* [Task requirements]
Write the records below out in full, character for character, with no pictures.

* [Data extract]
·····

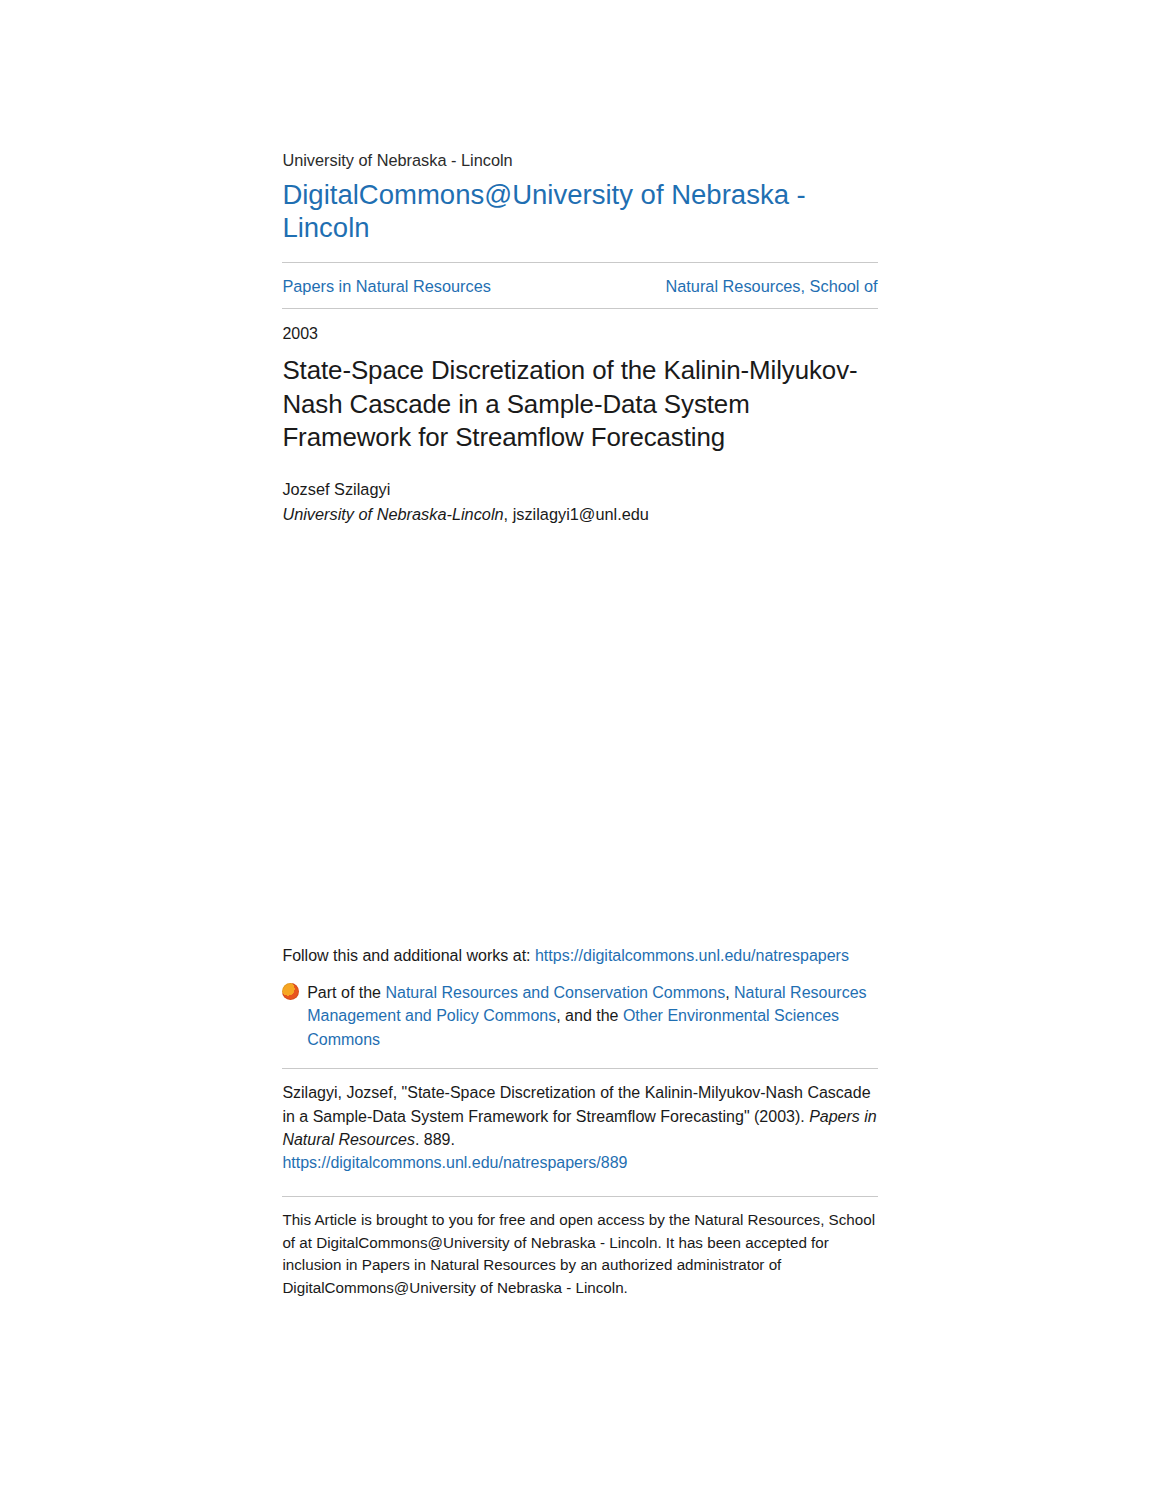University of Nebraska - Lincoln
DigitalCommons@University of Nebraska - Lincoln
Papers in Natural Resources Natural Resources, School of
2003
State-Space Discretization of the Kalinin-Milyukov-Nash Cascade in a Sample-Data System Framework for Streamflow Forecasting
Jozsef Szilagyi
University of Nebraska-Lincoln, jszilagyi1@unl.edu
Follow this and additional works at: https://digitalcommons.unl.edu/natrespapers
Part of the Natural Resources and Conservation Commons, Natural Resources Management and Policy Commons, and the Other Environmental Sciences Commons
Szilagyi, Jozsef, "State-Space Discretization of the Kalinin-Milyukov-Nash Cascade in a Sample-Data System Framework for Streamflow Forecasting" (2003). Papers in Natural Resources. 889.
https://digitalcommons.unl.edu/natrespapers/889
This Article is brought to you for free and open access by the Natural Resources, School of at DigitalCommons@University of Nebraska - Lincoln. It has been accepted for inclusion in Papers in Natural Resources by an authorized administrator of DigitalCommons@University of Nebraska - Lincoln.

·····

* [Task result]
University of Nebraska - Lincoln
DigitalCommons@University of Nebraska - Lincoln
Papers in Natural Resources Natural Resources, School of
2003
State-Space Discretization of the Kalinin-Milyukov-Nash Cascade in a Sample-Data System Framework for Streamflow Forecasting
Jozsef Szilagyi
University of Nebraska-Lincoln, jszilagyi1@unl.edu
Follow this and additional works at: https://digitalcommons.unl.edu/natrespapers
Part of the Natural Resources and Conservation Commons, Natural Resources Management and Policy Commons, and the Other Environmental Sciences Commons
Szilagyi, Jozsef, "State-Space Discretization of the Kalinin-Milyukov-Nash Cascade in a Sample-Data System Framework for Streamflow Forecasting" (2003). Papers in Natural Resources. 889.
https://digitalcommons.unl.edu/natrespapers/889
This Article is brought to you for free and open access by the Natural Resources, School of at DigitalCommons@University of Nebraska - Lincoln. It has been accepted for inclusion in Papers in Natural Resources by an authorized administrator of DigitalCommons@University of Nebraska - Lincoln.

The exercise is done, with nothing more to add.